Barber as “Kimmy Gibbler” – Full House: Too
incredibly annoying to pick just one, Joey and Kimmy
storm onto our countdown at #5. Joey was a comedian—
although his jokes were as lame as Bob Saget’s….well…
as lame as Bob Saget. Every time he did that “Cut…it…
Out” gesture, I wanted to reach my little 10 year old arm
through the TV and break off his fingers. Gibbler, the
token wacky next door neighbor, dressed like a Van Gogh painting threw up on her, and
continually made references to her stanky feet. Together, they formed one of the most annoying
TV tandems to date. Coulier went on to date Alanis Morrissette, and rumors swirled that the song
“You Oughta Know” was written about him. Ironically enough, “Yo mama say you ugly” was
rumored to have been written for Gibbler.
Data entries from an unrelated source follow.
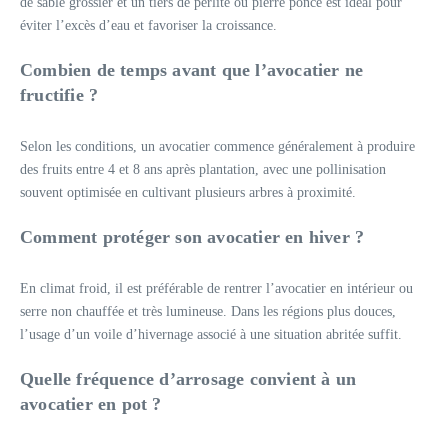
de sable grossier et un tiers de perlite ou pierre ponce est idéal pour
éviter l’excès d’eau et favoriser la croissance.
Combien de temps avant que l’avocatier ne
fructifie ?
Selon les conditions, un avocatier commence généralement à produire
des fruits entre 4 et 8 ans après plantation, avec une pollinisation
souvent optimisée en cultivant plusieurs arbres à proximité.
Comment protéger son avocatier en hiver ?
En climat froid, il est préférable de rentrer l’avocatier en intérieur ou
serre non chauffée et très lumineuse. Dans les régions plus douces,
l’usage d’un voile d’hivernage associé à une situation abritée suffit.
Quelle fréquence d’arrosage convient à un
avocatier en pot ?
4. Danny Cooksey as "Sam McKinney" – Diffr’nt Strokes: Sam


was indeed THE “red headed stepchild.” He joined the Drummond
domicile with mom, Maggie, and moved in with Arnold and Willis.
This bed-wetting, bawl bag, talked like he always had a wad of cud in
his mouth--- “Mr. D” soon became “Mish-ter Dee.” Sam was the
typical “add a cute kid to the show to boost the ratings” move of the
80s. He was terrible at baseball, he got picked on by “The Gooch,”
and even gets stood up by an old geezer at the old folk’s home. The
one truly cool thing that he did do, was to try and get his friend, who happened to be a girl, to
sleep over at his house. Now that would have been a “very special episode”. Cooksey went on to
grow out a flowing mullet, and join several rock bands—one of which was Bad 4 Good. The
album had many songs, but one that sticks out is “Felony.” Wait, shouldn’t that be on Todd
Bridges album- or Dana Plato’s—or Gary Coleman’s? Man, “Sam” actually turned out better
than 75% of the kids on that show…. Maybe he isn’t so annoying.
3. Josh Saviano as “Paul Pfeiffer” – Wonder Years: Pfeiffer really
had it bad. The kid was allergic to everything. He got rashes. He was
brutally bad in basketball. And let’s face it--- Carla was no prize,
either. Kevin was a total dirtbag to Paul, day in and day out, but pansy
Paul just took it all in—partly because Kevin was his only friend.
Internet rumors pegged Saviano to actually be one in the same as
Marilyn Manson. The irony of this is that his current picture is scarier
than any of Manson’s antics. Seriously, Google that “mug”--- don’t
say I didn’t warn you.

2. Jaleel White as “Steve Urkel” – Please, someone get this whiny,


suspender-wearing weiner some Afrin! Yes, I know this show aired
predominantly in the 90s, but for the one year that it was in the decade
we all love, it felt more like 10 years. Urkel spent his days invading
the Winslows and crushing on his “main squeeze” Laura Winslow.
That high squeaky voice, possibly caused by his pants hiked up into
his nether regions, grates on my nerves like Fran Drescher on helium.
His nerdiness actually landed him his own cereal, “Urkel O’s.” The
cereal was not well received, had no future, and eventually ended up in the garbage…just like his
acting career.

1. Dustin Diamond as “Screech Powers” – Saved by the Bell: A


Chia pet with legs, Screech bumbled and stumbled into many a scenes
on the hit show, Saved by the Bell. His commonly cracking voice,
horrific facial expressions, and overall toolism makes him number
one on our list. His incessant lusting for Lisa Turtle and ridiculous
characters annoyed millions every Saturday. Diamond went on to
appear in a litany of random reality shows like Celebrity Fat Club
(intended typo) and “Celebrity” Boxing 2 (intended quotes). Making
the jump from annoying to incredibly disgusting, Diamond’s sex tape, entitled “Screeched-
Saved by the Smell” (I have no desire to find out why it is called that), emerged, with him
involved with a few ladies in a ménage puke. Violet Bickerstaff was apparently too emotionally
distraught to comment on the matter.